- TASK DETAILS
Copy the lines of the listing starting at the line that contains "Routine round, water" and ending after the line that contains "Reading: 1978.52 ft³", with "sheet entry" swapped for "log entry" and everything else left unchanged. Leave the pictures out of your answer.

- SUPPLIED ENTRIES

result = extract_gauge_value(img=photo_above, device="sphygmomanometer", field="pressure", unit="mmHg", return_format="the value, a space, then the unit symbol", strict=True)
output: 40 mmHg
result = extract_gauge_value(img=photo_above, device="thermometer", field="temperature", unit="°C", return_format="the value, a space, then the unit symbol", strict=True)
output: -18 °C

==

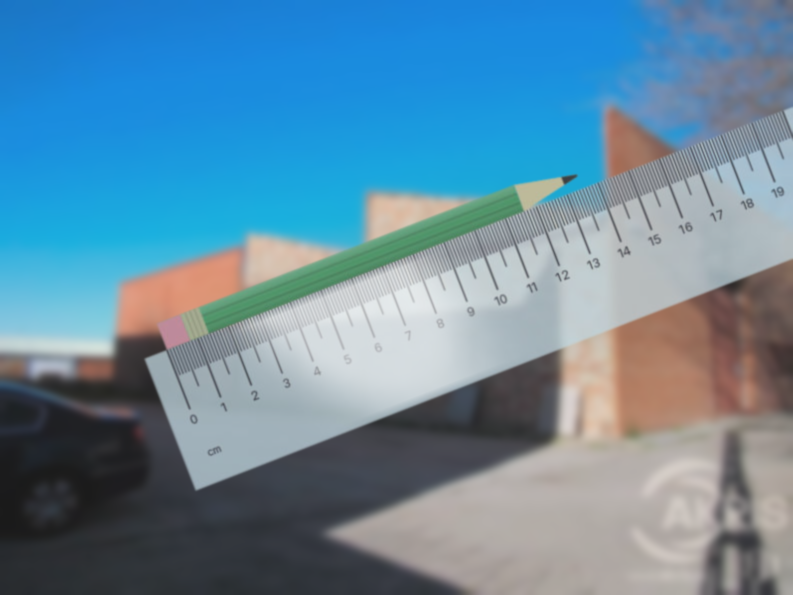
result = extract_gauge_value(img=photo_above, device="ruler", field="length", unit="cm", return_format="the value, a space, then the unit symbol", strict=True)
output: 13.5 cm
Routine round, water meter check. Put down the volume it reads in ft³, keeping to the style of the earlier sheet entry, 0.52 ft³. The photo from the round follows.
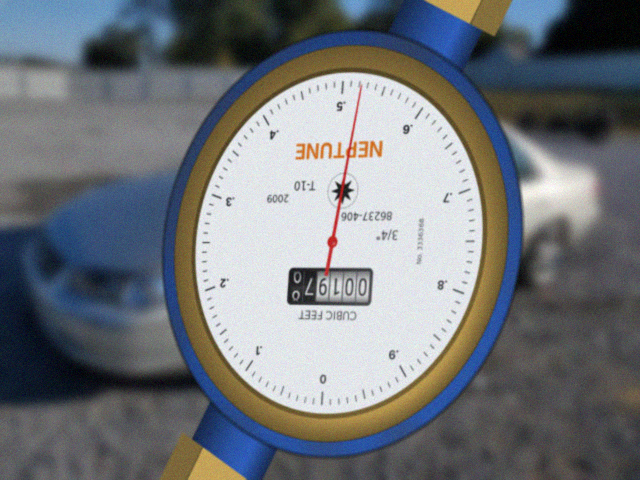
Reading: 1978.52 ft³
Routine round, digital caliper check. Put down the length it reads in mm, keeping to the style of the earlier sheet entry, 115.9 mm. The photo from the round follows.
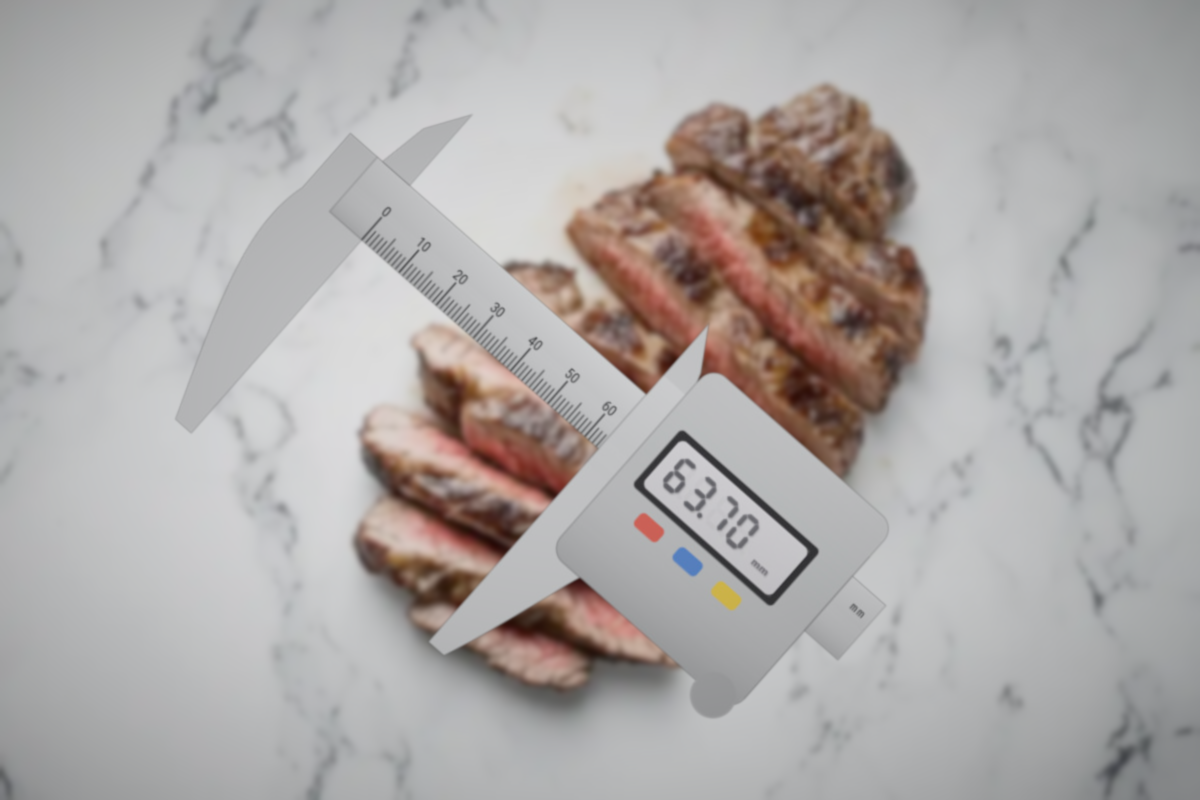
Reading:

- FINISHED TASK
Routine round, water meter check. Put down the volume it reads in ft³, keeping to the style of the earlier log entry, 0.52 ft³. The photo from the round follows.
Reading: 1978.52 ft³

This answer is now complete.